Sergey Gavrilets, distinguished professor in the Department of Ecology and Evolutionary Biology and the Department of Mathematics, follows in the footsteps of historical greats such as Benjamin Franklin, Ralph Waldo Emerson, Margaret Mead, and Nelson Mandela, who were all notable members of the academy.
The academy’s purpose is “to cultivate every art and science which may tend to advance the interest, honor, dignity, and happiness of a free, independent, and virtuous people.”
“I view this as a recognition of the success of our mathematical biology program started by Tom Hallam and Lou Gross 35 years ago,” Gavrilets said. “This later led to the establishment of NIMBioS [the National Institute for Mathematical and Biological Synthesis] as a national and international hub for transdisciplinary research and the coordinated hiring of multiple bright junior faculty in several UT departments working at the interface of biology, mathematics, computational, and social sciences.”

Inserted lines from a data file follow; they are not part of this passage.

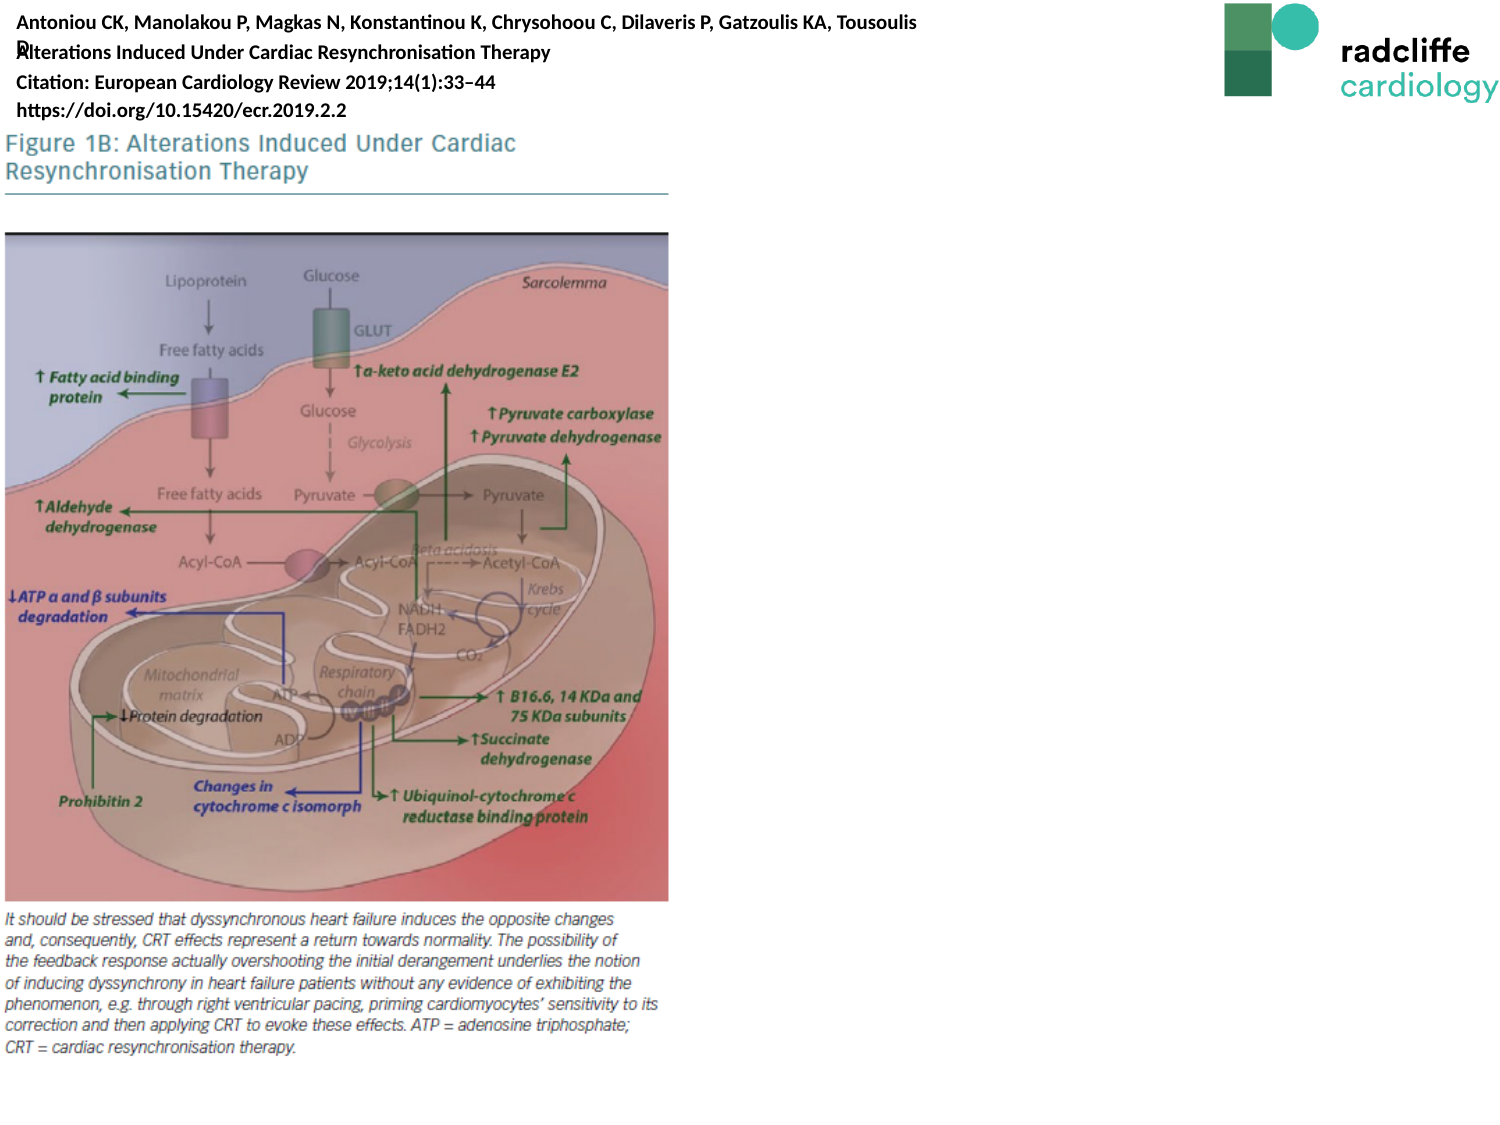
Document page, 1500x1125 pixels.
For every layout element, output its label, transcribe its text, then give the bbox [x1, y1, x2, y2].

text_box Citation: European Cardiology Review 2019;14(1):33–44 [1, 60, 1224, 89]
text_box https://doi.org/10.15420/ecr.2019.2.2 [1, 89, 1500, 129]
text_box Alterations Induced Under Cardiac Resynchronisation Therapy [1, 31, 1224, 60]
picture [1224, 1, 1499, 104]
text_box Antoniou CK, Manolakou P, Magkas N, Konstantinou K, Chrysohoou C, Dilaveris P, Gatzoulis KA, Tousoulis D [1, 1, 939, 31]
picture [1, 124, 677, 1063]
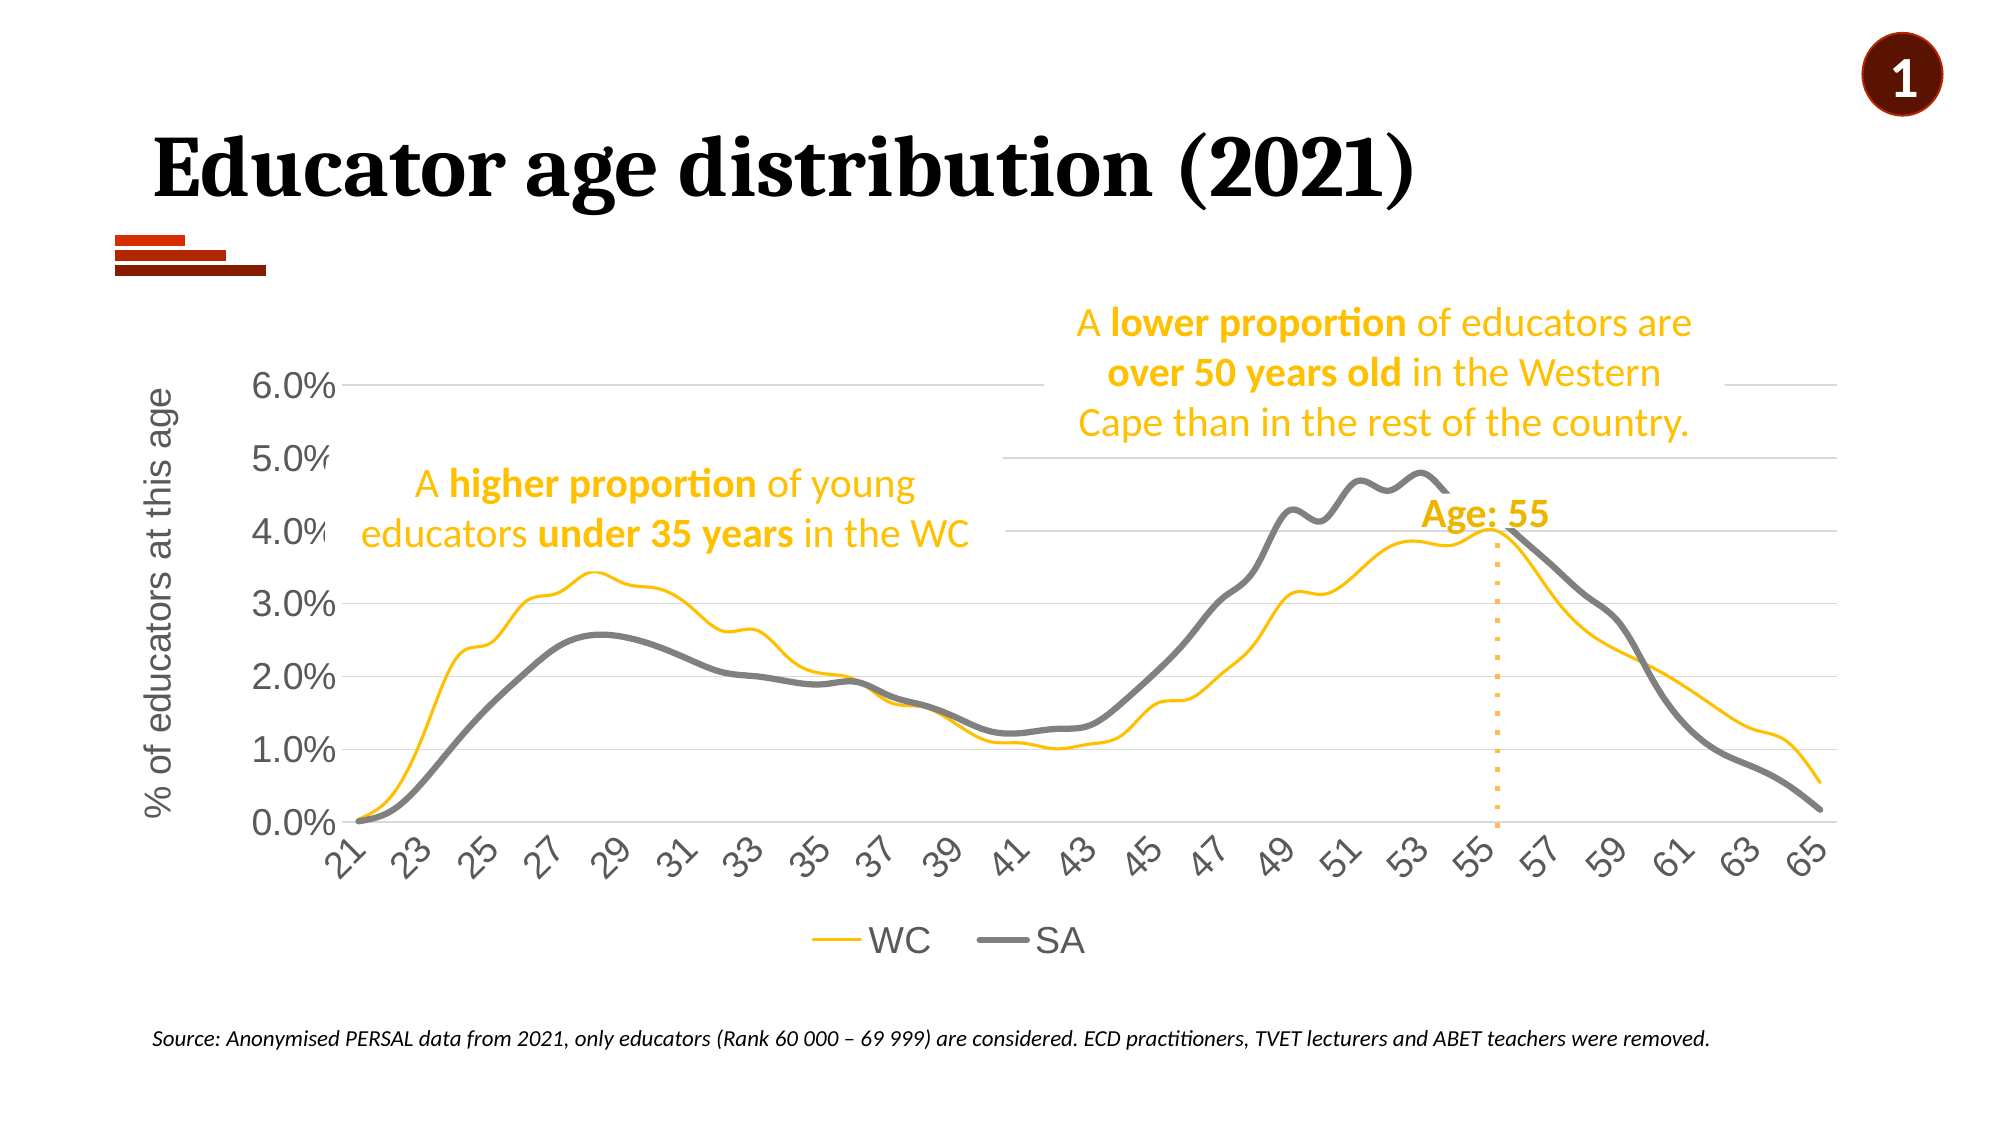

Gavrilets serves as associate director for scientific activities at NIMBioS. His research focuses on population genetics, adaptation, speciation, coevolution, diversification, phenotypic plasticity, and sexual conflict.
Over the past 10 years, Gavrilets has researched human origins, human uniqueness, human social and cultural evolution, within- and between-group conflict, and cooperation.
Gavrilets joins three fellow UT faculty members in the American Academy of Arts and Sciences: Mark Dean, Department of Electrical Engineering and Computer Science; Dan Simberloff, Department of Ecology and Evolutionary Biology; and Harry McSween, Department of Earth and Planetary Sciences.